September 19, 2005

Priority inversion 簡介

之前的 blog [簡報:Approaches to Realtime Linux] 分享我在內部報告所作的 slides,沒想到早上醒來,就收到幾封來信,而且還有來自國外的朋友,也讓我對於本 blog 的讀者群相當好奇,本 blog 的議題大多頗冷門...

顯然這些來信都有提及火星探測計畫裡頭 Priority inversion 發生的情況,不過 slides 只有粗略的描述,主要是因為預定於 70 分鐘內介紹完畢,所以這個有趣的主題就只能使用簡單的幾個字帶過。處於這個「找資料遠比閱讀資料快的時代」,我想還是直接參照以下資訊:
  • [Introduction to Priority Inversion] by Michael Barr
      [Michael Barr] 不需要我多介紹了,沈浸於 Embedded Systems 領域的朋友,應該閱讀過其大作,而其編輯的 [Michael Barr's Embedded Systems Glossary] 更是經典。這篇文章簡要的提到 Realtime 最重要的特性之一,就是 multi-tasking 的支援,而這牽涉到 resource sharing / locking 的議題,對於 priority-based scheduler 來說,是個挑戰。而 Michael Barr 用以下圖示說明:

      考慮這個狀況:當具備中度優先權的 task (簡稱 M) 搶先 (preempt) 一個原本享有 resource 的低優先權的 task (簡稱 L),而該 resouce 又是一個高優先權的 task (簡稱 H) 所等待。問題就在於,H 與 L 共享 resource,當 L 被 preempt 時,就該放下 resource,這是合理的行為,而原本 H 就在等待 resource 的釋放,因為隨後就會使用到。

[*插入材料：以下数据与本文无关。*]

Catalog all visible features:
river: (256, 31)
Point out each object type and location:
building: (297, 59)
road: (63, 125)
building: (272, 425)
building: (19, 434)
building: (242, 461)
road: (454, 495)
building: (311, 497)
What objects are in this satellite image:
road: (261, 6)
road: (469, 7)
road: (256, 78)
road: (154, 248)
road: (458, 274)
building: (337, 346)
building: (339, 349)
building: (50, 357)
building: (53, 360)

但問題是,這段 latency 中,M 把這個規則打破,先行 preempt 了 L,也就把 L 的 resource 給「搶走」,這下有趣的事情就發生了。原本 L 與 H 具備相對高低的優先權差異,但因為 M 的介入,造成延遲,如果 M 一類的 task 相當多,或者 M 本身是 non-RT task,這樣的過程可能就讓 H 發生超出 deadline 的情況,更可能逆轉 L 與 H 的執行順序。更甚者,當 H 發生崩潰的情況,因為 watchdog 的效應,很可能 H 因此甚失其原本的高優先權。

      很明顯的,NASA 的火星探測計畫中,登陸的軟體並沒有問題,而是出在在火星表面的任務。

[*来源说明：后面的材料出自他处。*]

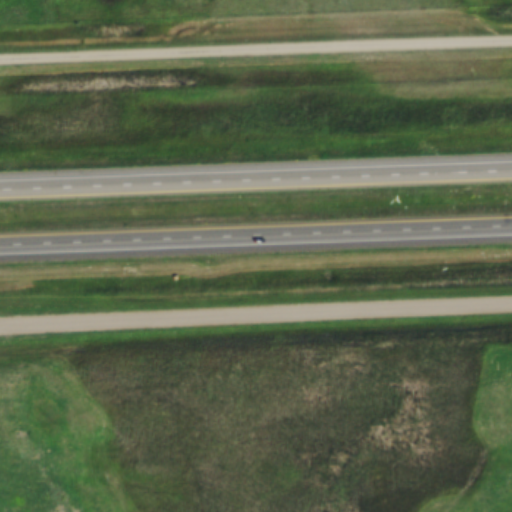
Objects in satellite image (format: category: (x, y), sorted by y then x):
road: (256, 52)
road: (256, 182)
road: (256, 237)
road: (256, 317)
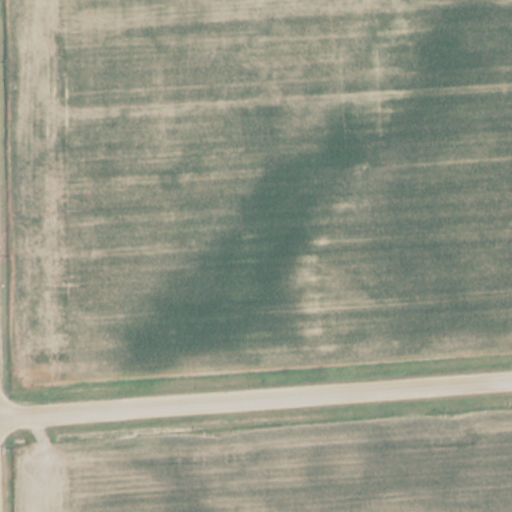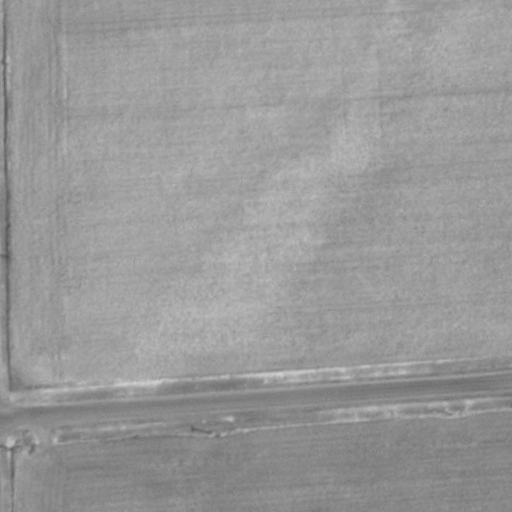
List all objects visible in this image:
road: (256, 396)
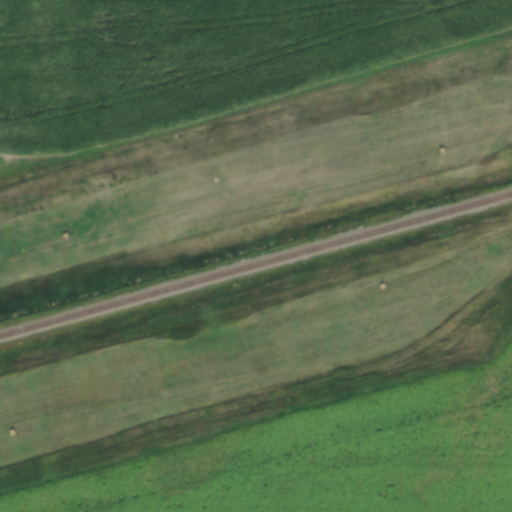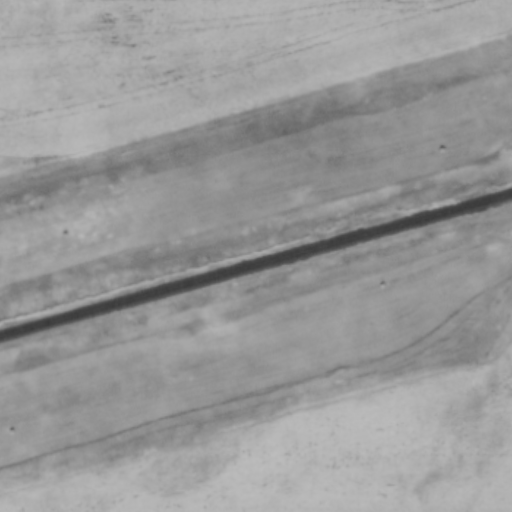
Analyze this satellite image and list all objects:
railway: (256, 266)
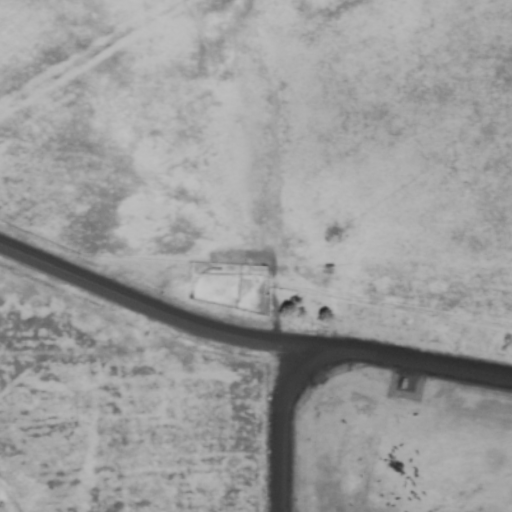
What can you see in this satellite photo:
road: (154, 308)
road: (415, 359)
road: (278, 422)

      探測太空船中,多個裝置之間透過一組 MIL-STD-1553 data bus 彼此傳遞資料,而具體的配置情況,可參考 [What really happened on Mars ? -- Authoritative Account] (by Glenn Reeves, Mars Pathfinder Flight Software Cognizant Engineer)。

      問題的描述就如文章所提及:
        Activity on this bus was managed by a pair of high-priority tasks. One of the bus manager tasks communicated through a pipe with a low-priority meteorological science task.

        On Earth, the software mostly ran without incident. On Mars, however, a problem developed that was serious enough to trigger a series of software resets during the mission. The sequence of events leading to each reset began when the low-priority science task was preempted by a couple of medium-priority tasks while it held a mutex related to the pipe. While the low-priority task was preempted, the high-priority bus distribution manager tried to send more data to it over the same pipe. Because the mutex was still held by the science task, the bus distribution manager was made to wait. Shortly thereafter, the other bus scheduler became active. It noticed that the distribution manager hadn't completed its work for that bus cycle and forced a system reset.
      當進行 transaction 時,處理 distribution 的 task (bc_dist) 變成上述的 M,而相當重要的 task,也就是控制 1553 data bus 上的 transaction (bc_sched),當然具備最高的優先權,而 bc_dist 則具備第三高的優先權。問題發生於 bc_dist 在 bc_sched 開始之前,就完成執行,這會導致系統 reset,這在設計初期就確保不會有 data lost 的情況。但是,bc_dist 一旦被優先權頗低的 ASI/MET task (也就是上述的 L) 給 block 時,就導致 priority inversion 現象。這樣的現象事實上有 workaround,不過因為內部廣泛使用 IPC 機制,於是這一切發生了:
        When the bc_sched task was activated, to setup the transactions for the next 1553 bus cycle, it detected that the bc_dist task had not completed its execution. The resource that caused this problem was a mutual exclusion semaphore used within the select() mechanism to control access to the list of file descriptors that the select() mechanism was to wait on.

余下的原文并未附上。